If the $K$ is small, then the variance of KNN’s prediction will get higher.

Thus, the $K$ needs to be carefully chosen, in practice, you can gradually increase $K$, and monitor the performance on the validation set. By plotting a curve with $K$ on the x-axis and validation on the y-axis, the elbow point of the curve indicates the optimal $K$. This is known as the elbow method.

The optimal $K$ can also be calculated by the cross-validation method.

Tip

It’s worth mentioning that it’s best to choose a odd value for $K$. This helps avoid ties.

Each sample is represented as a $d$-dimensional vector. A popular distance measurement is the Euclidean Distance.

$$ \texttt{distance}(\mathbf x,\mathbf y)=\sqrt{\sum_{i=1}^d(x_i-y_i)^2} $$

After figuring out the $K$ nearest neighbors, the result is calculated by a plurality vote of its $K$ neighbors.

The Scikit-Learn library provides us with API to create a KNN classifier. Before creating such a classifier, let’s generate our toy dataset first.

python

import numpy as np
np.random.seed(40)
from sklearn.datasets import make_classification
from sklearn.model_selection import train_test_split

X, y = make_classification(
    n_samples=100,
    n_features=2,
    n_informative=2,
    n_redundant=0,
    n_clusters_per_class=1,
    random_state=40,
)
X_train, X_temp, y_train, y_temp = train_test_split(
    X, y, test_size=0.2, random_state=40
)

X_valid, X_test, y_valid, y_test = train_test_split(
    X_temp, y_temp, test_size=0.5, random_state=40
)

To get a better understanding of this toy dataset, I draw a scatter plot as follows.

Now we can create a KNN classifier and “train” it on the training set X_train.

python

from sklearn.neighbors import KNeighborsClassifier
neigh = KNeighborsClassifier(n_neighbors=5)
neigh.fit(X_train, y_train)
Warning

There is no training at all.

Now given a new sample represented as [0, 0], we can use the KNN classifier to get its class label.

python

test_point = [0, 0]
neigh.predict([test_point])
# array([1])

Let’s plot its 5 neighbors to figure out how KNN makes its decision. The black $\times$ symbol represents the neighbors, and the red $\times$ symbol is the new sample.

From this diagram, we find that 4 neighbors have class label 1 and 1 neighbor has class label 0, so the KNN classifier predicts [0, 0] has class label 1.

It’s not recommended to use KNN in cases of unbalanced dataset, as the algorithm will almost always classify new samples into the majority class

An interesting question is: what’s the relationship between the value of $K$ and the complexity of KNN?

The answer is that the smaller the $K$ is, the more complex the model becomes, making it more prone to overfitting.

Looking at it the other way around: when $K$ is at its maximum, equal to the total number of samples ($N$), any new samples will always be classified as the majority class in the dataset.
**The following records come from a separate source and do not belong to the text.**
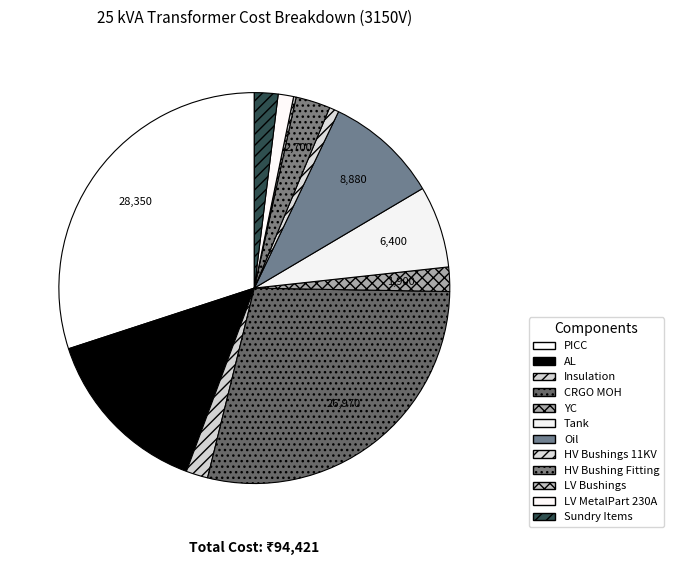

What percentage is NOT represented by YC?

98.0%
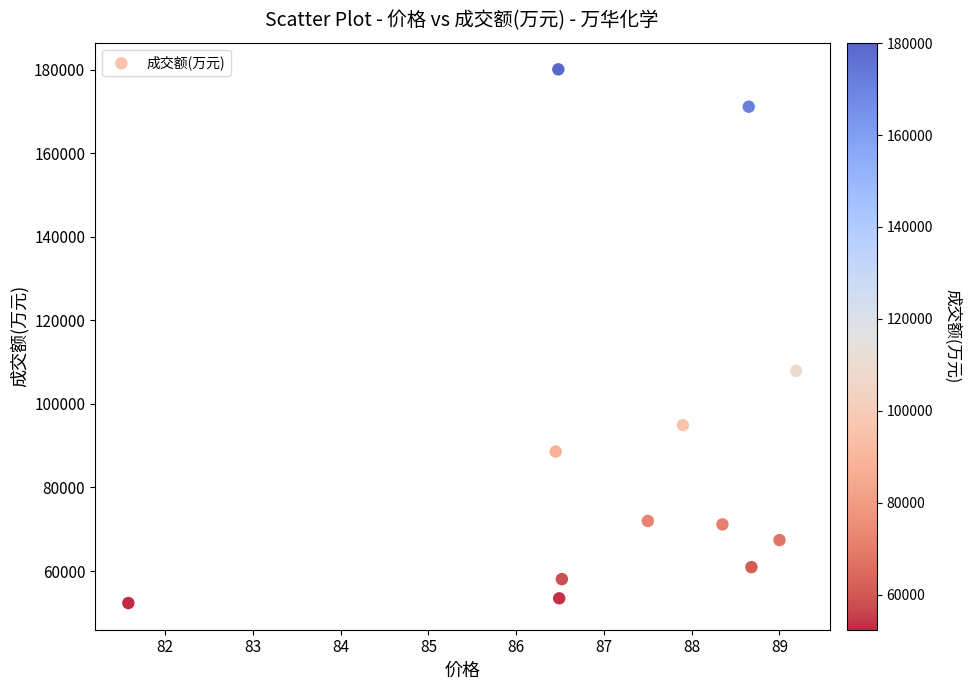

What Y value in the scatter plot is closest to 116228?

107931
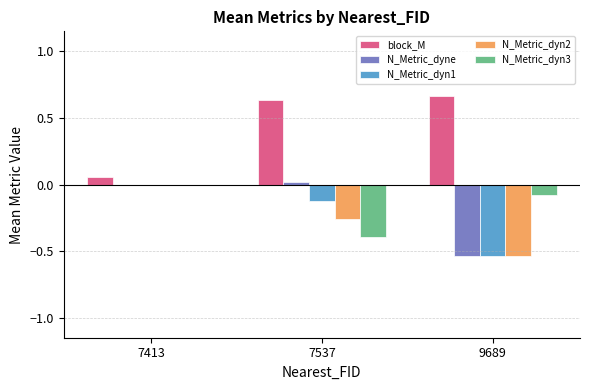

The block_M series shows 1.1 at 9689. True or false?

False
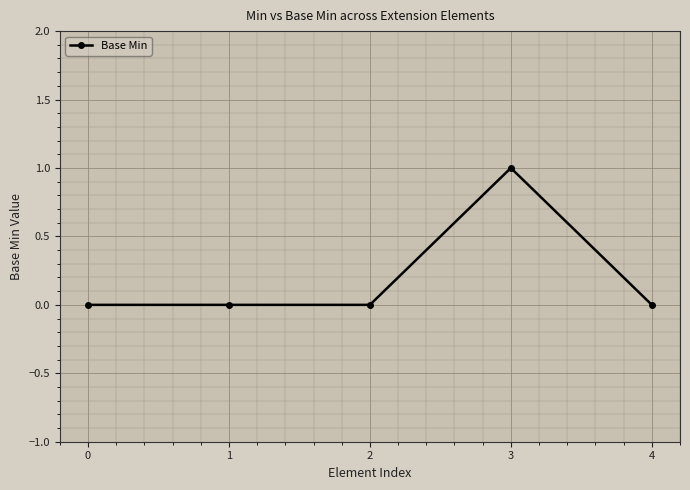

What is the change in value from 0 to 3?

+1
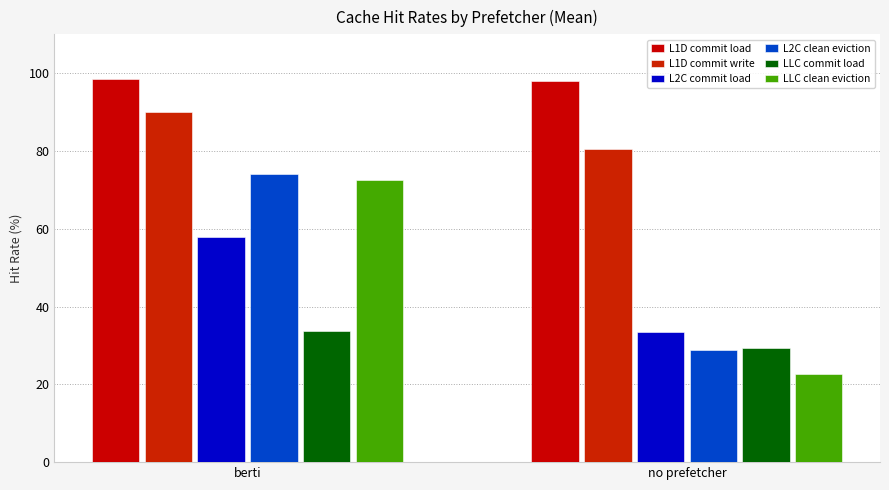

What is the sum of all L1D commit write values?

170.5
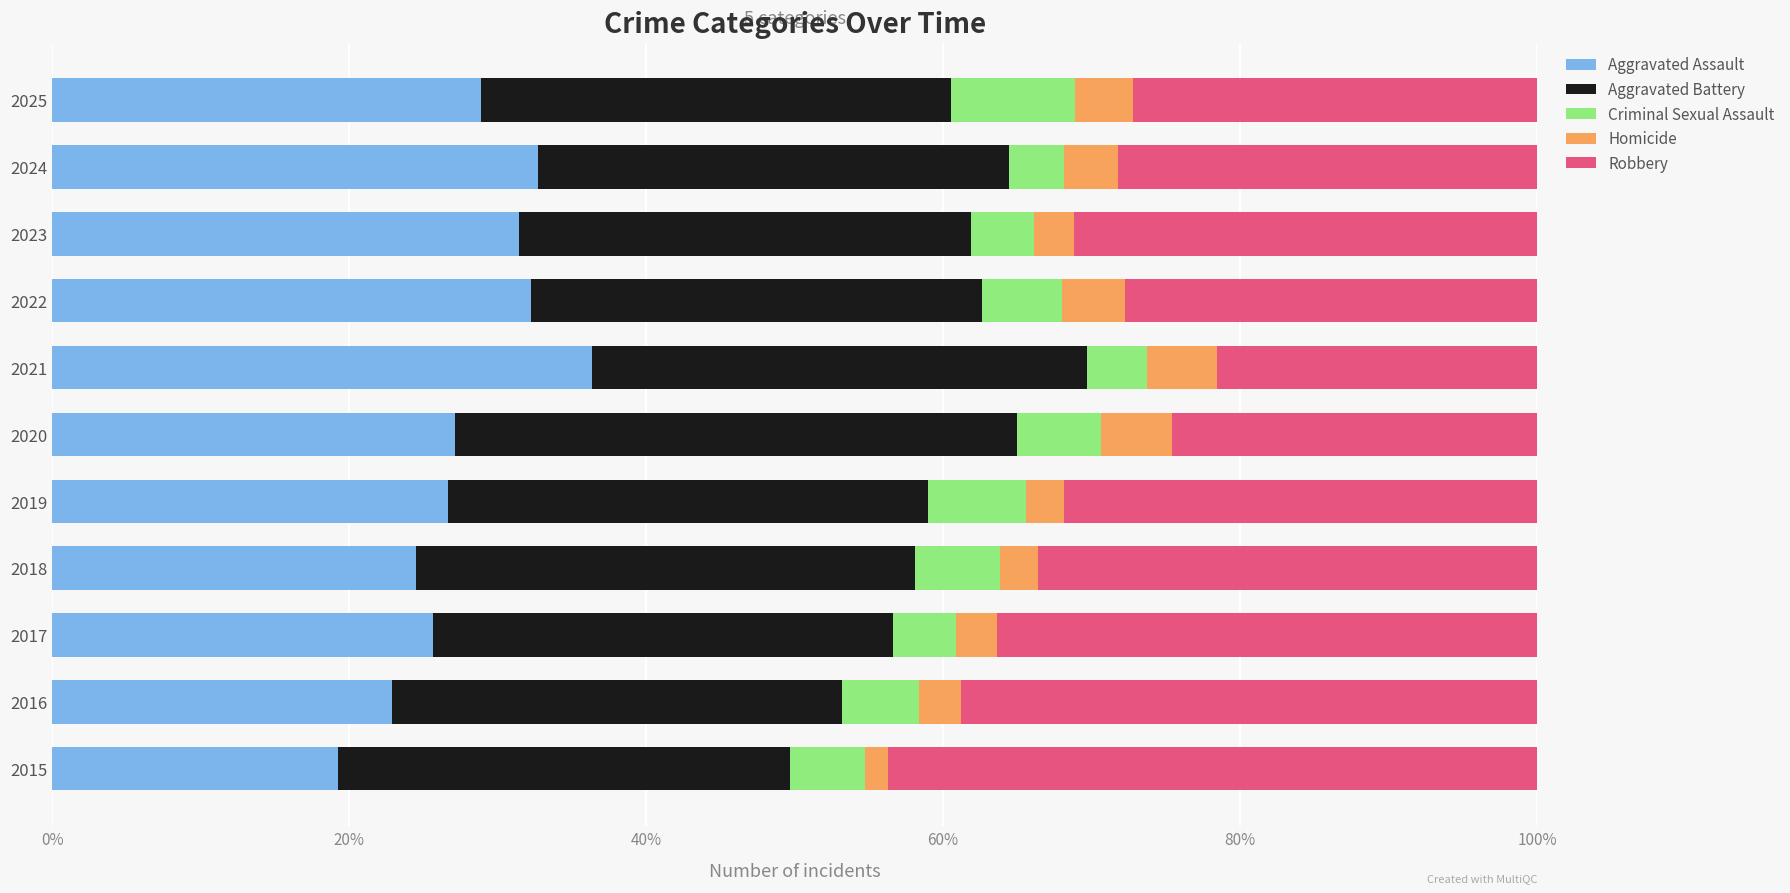

What is the total value across all series at 2022?

100.0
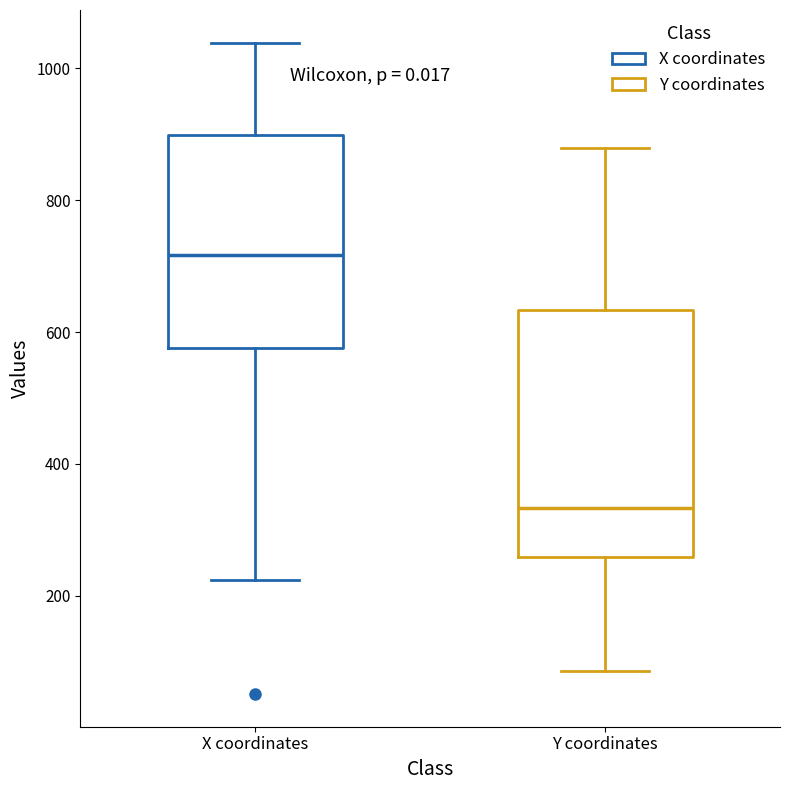

Where is the lower edge of the box for Y coordinates on the y-axis? The values are not printed on the chart, so give them approximately, as read against the axis.

260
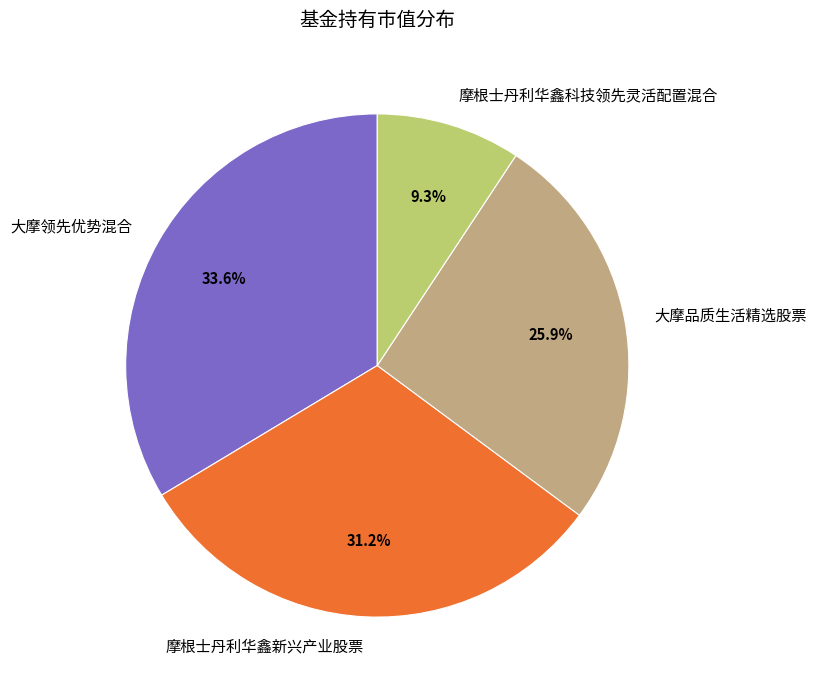

The 摩根士丹利华鑫科技领先灵活配置混合 slice represents 9% of the pie. True or false?

True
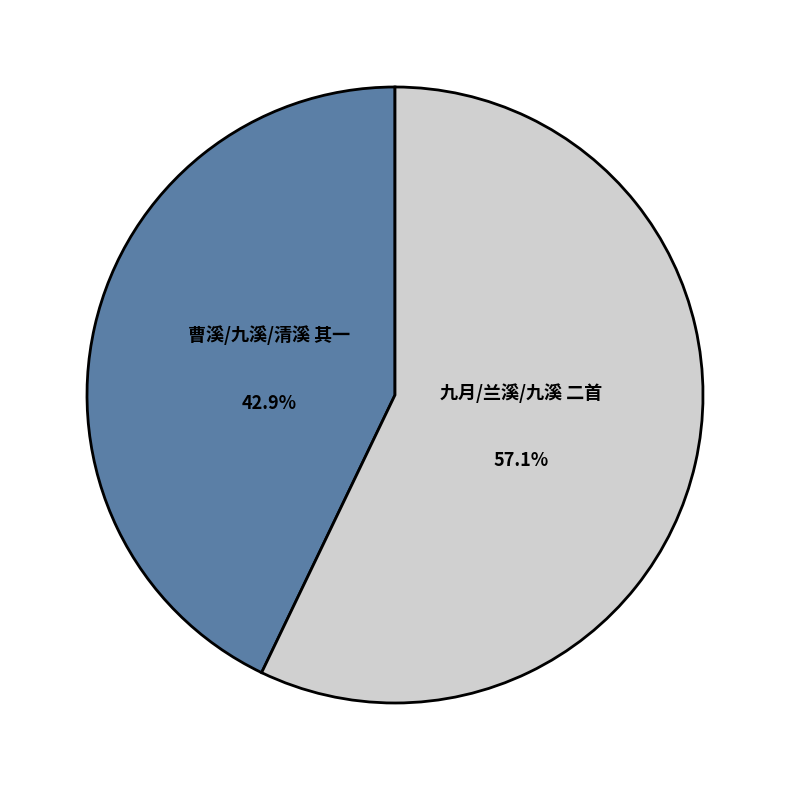

Is there a majority slice in this chart?

Yes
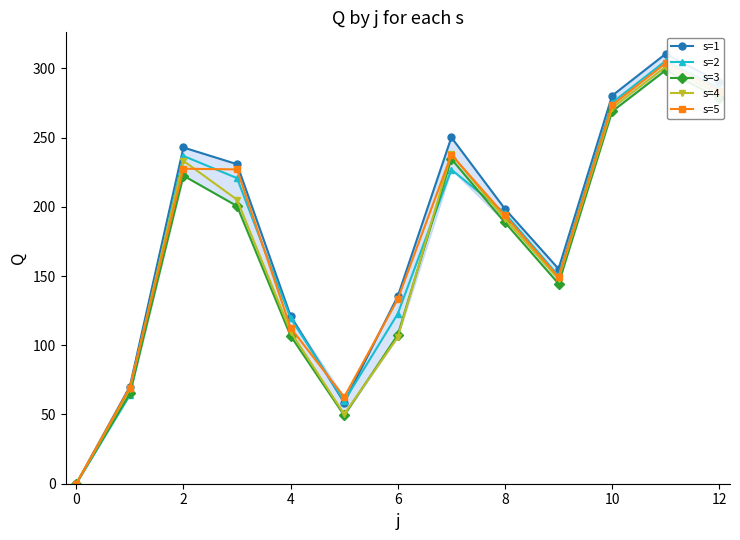

What is the value of the s=3 point at the 13th from the left?

278.3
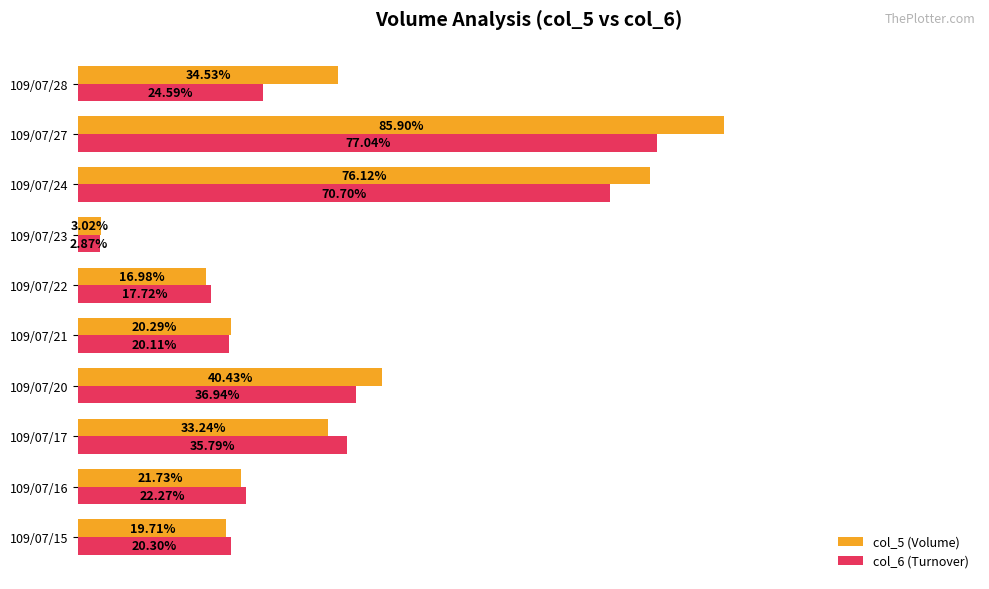

List the series in order of their peak value, lowest first.

col_6 (Turnover), col_5 (Volume)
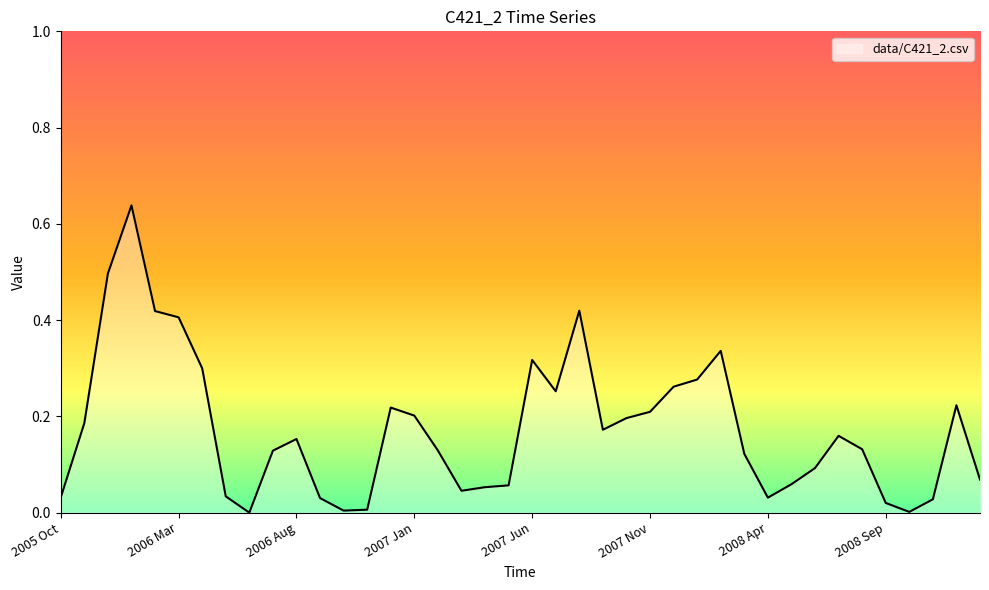

Where is the data nearest to the value 0?

2006 Jun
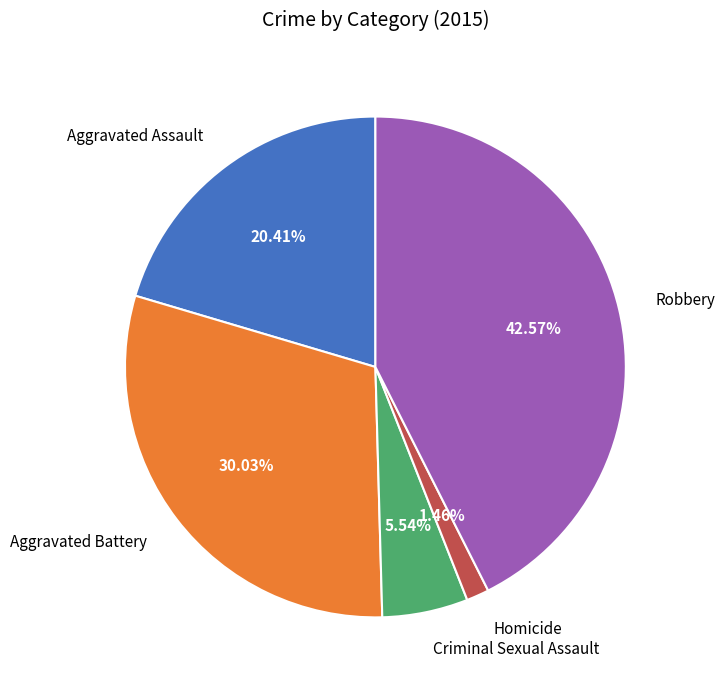

Which slice is the largest?

Robbery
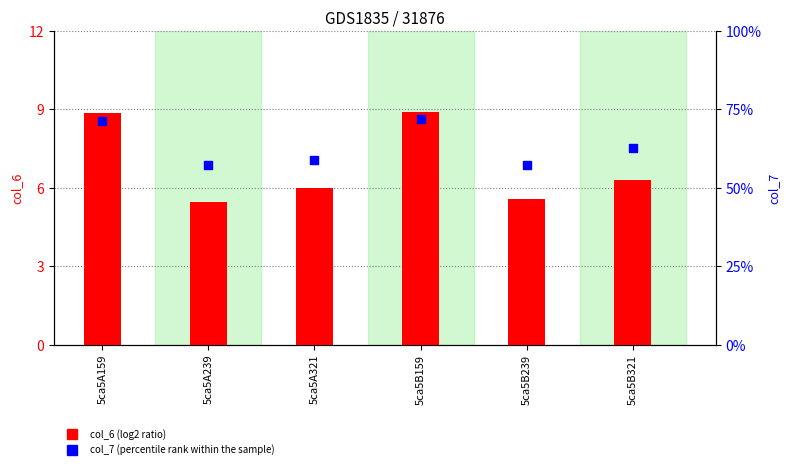

Which series contains the highest Y value?

col_6 (log2 ratio)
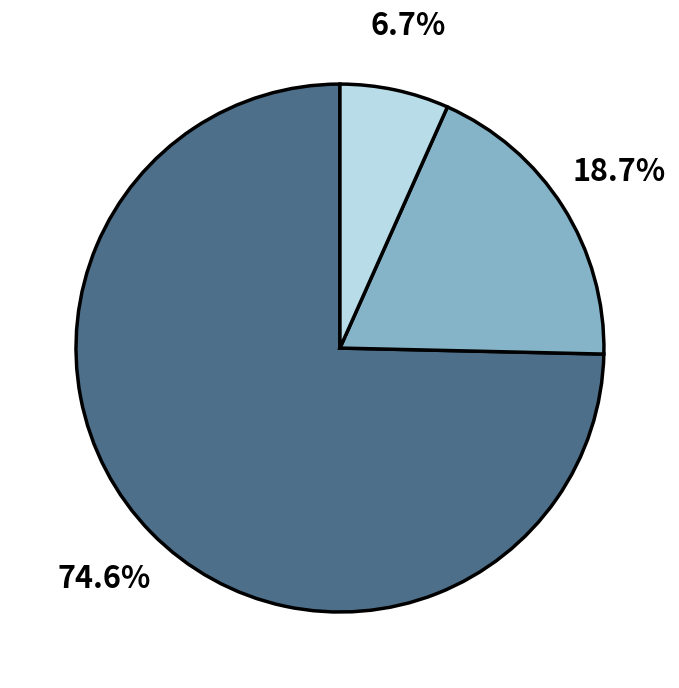

Is there a majority slice in this chart?

Yes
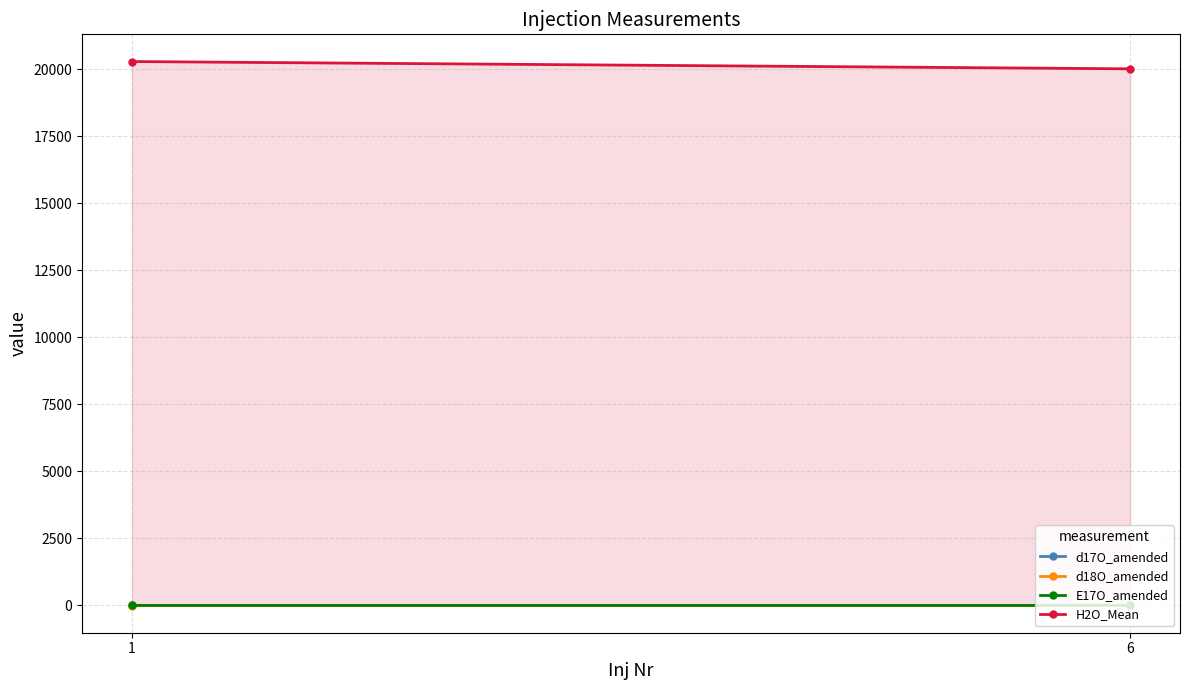

What is the sum of all d17O_amended values?

-5.1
This kind of model is obviously overly simplistic.

Yes. Because the KNN relies on the distance measurement. If the feature vector comes in vastly different scales, the feature with larger numerical values will dominate the distance calculation.

Yes. In the classification settings, the KNN classifier uses a voting method to decide the class label. If we apply KNN to the regression problem, the prediction can be modeled as the weighted sum of $K$ neighbors’s value.

A naive KNN algorithm uses voting to decide the class label of a new sample. In such a setting, each neighbor has the same contribution to the final prediction. One possible improvement may be to change the contribution of each label by its distance to a new sample. An intuition is: the closer a neighbor is, the more the neighbor contributes. A commonly used weighting schema is $1/d$ where $d$ is the distance to the new sample.